Notre lettre 1010 publiée le 5 mars 2024

ÊTES-VOUS

POUR OU CONTRE

LE CONCILE VATICAN II ?


LA CHRONIQUE DE PHILIPPE DE LABRIOLLE

Notre ami Christian Marquant en a fait l’expérience récente. Interviewé à Rome par deux journalistes, successivement, chacun étant curieux de sociologie religieuse actualisée, le préambule commun ne fut pas sans surprendre notre compagnon d’armes : Êtes-vous pour ou contre le Concile Vatican II ?

L’ambiance de pré-conclave qui imprègne la Ville Eternelle ne laisse pas grand monde indifférent. Si nul ne connaît le jour et l’heure du rappel à Dieu de l’actuel successeur de Pierre, qui concèderait sérieusement que du pape argentin quelque initiative constructive pour la Gloire de Dieu pût encore survenir ?

La question soumise à la sagacité d’un influenceur n’est donc pas « Approuvez-vous l’action du Saint Père ? » laquelle ne mérite en réponse qu’une question en miroir, telle que « quelle action ? » ou sa variante plus hardie, «quelle action cohérente, stable dans la durée ? ». La confusion bergoglienne, élevée au statut du grand art, n’apporte que désolation à quiconque espère encore, contre toute espérance, une parole constructive venu de haut.

Voir ressurgir, sous sa forme binaire assez fruste, la question conciliaire, c’est, nous semble-t-il, constater l’espoir de combler la vacuité du bilan des papes réformateurs, fussent-ils canonisés à la hâte, en cherchant où trouver de la terre ferme pour qu’un honnête homme puisse y poser sans crainte un pied mal assuré.

Êtes-vous pour ou contre Vatican II ? Pour ceux qui ont été les contemporains de son déroulement (1962/1965), et quel que soit l’éveil des esprits, jeunes ou moins jeunes, aux enjeux que l’évènement ecclésial eut à assumer urbi et orbi, la mémoire est sans appel.

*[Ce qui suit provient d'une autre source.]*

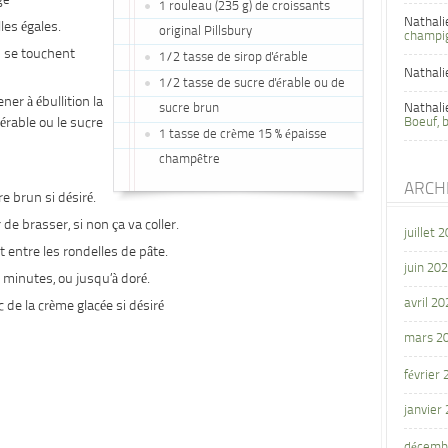
ge
1 rouleau (235 g) de croissants
Nathali
les égales.
original Pillsbury
champi
s se touchent
1/2 tasse de sirop d'érable
Nathali
1/2 tasse de sucre d'érable ou de
er à ébullition la
sucre brun
Nathali
’érable ou le sucre
Boeuf, 
1 tasse de crème 15 % épaisse
champêtre
ARCH
e brun si désiré.
 de brasser, si non ça va coller.
juillet 
et entre les rondelles de pâte.
juin 20
 minutes, ou jusqu’à doré.
avril 20
 de la crème glacée si désiré
mars 2
février
janvier
décemb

Il était interdit, à l’époque, d’être contre. S’y risquer, c’était tirer son linceul, comme de tirer son mouchoir sous le nez de Cyrano.

Un peu de culture mythologique pouvait, analogiquement, rendre compte de l’hybris à fuir, et des sanctions subséquentes : Il ne faut, à aucun prix, ouvrir la boite de Pandore. Prétendre remplir le tonneau des Danaïdes est tout aussi insensé, tout comme d’attendre indéfiniment que la nymphe Echo prit la parole en premier… Quant à Prométhée qui défiât l’Olympe, son sort tragique est notoire. Bon, qu’on se le dise, mettre en doute Vatican II, c’était pécher contre l’Esprit, donc se rendre inexpiable. Bigre !

Ces journalistes romains au micro bien curieux mesurent-ils, somme toute, leur audace ? Depuis quand aurait-on acquis le droit de se déclarer publiquement contre l’évènement conciliaire, non certes, pour douter qu’il eût lieu, mais pour mettre en perspective les promesses, quelles qu’elles fussent, et le désastre qui survint ?

A moins que l’objectif de ces medias, à l’intérêt affecté, ne fût que la traque d’ultimes rebelles, ou de nouveaux sceptiques, ce qu’à Dieu ne plaise, il faut bien admettre que l’impressionnante déchristianisation qui jalonne la ruine morale et politique de l’Occident mérite qu’on en date la régression lentement implacable. Une formulation moins sommaire pourrait donc s’énoncer ainsi : « Estimez-vous que l’on peut imputer au Concile Vatican II, et à la gouvernance ecclésiale qui s’en est réclamée, l’effondrement de la Chrétienté occidentale ? »

Répondre négativement, c’est reprendre à son compte le déni des fauteurs du désastre. Eviter l’impardonnable péché contre l’Esprit, réminiscence d’une prédication périmée par la Miséricorde « inconditionnelle, gratuite et imméritée » (2016, A.L. ch.8), aucune conscience catholique n’en méprisait l’enjeu à l’époque postconciliaire immédiate. Répondre négativement, de nos jours, c’est d’abord s’inféoder inutilement au tabou d’hier, car le totem à protéger n’est plus qu’un chiffre, qui code les illusions d’après-guerre, et rien d’autre.

Répondre positivement, c’est ouvrir une réflexion vitale, tant pour nos âmes que pour l’exercice de nos facultés. Le Concile Vatican II n’est pas le début de la Révolution dans l’Eglise, mais c’est le « cairos » de toutes les illusions pacifistes en son sein, en rupture tragiquement naïve avec la prudence des Saints Pères depuis Grégoire XVI (1831/1846), et tous les papes de la modernité tardive.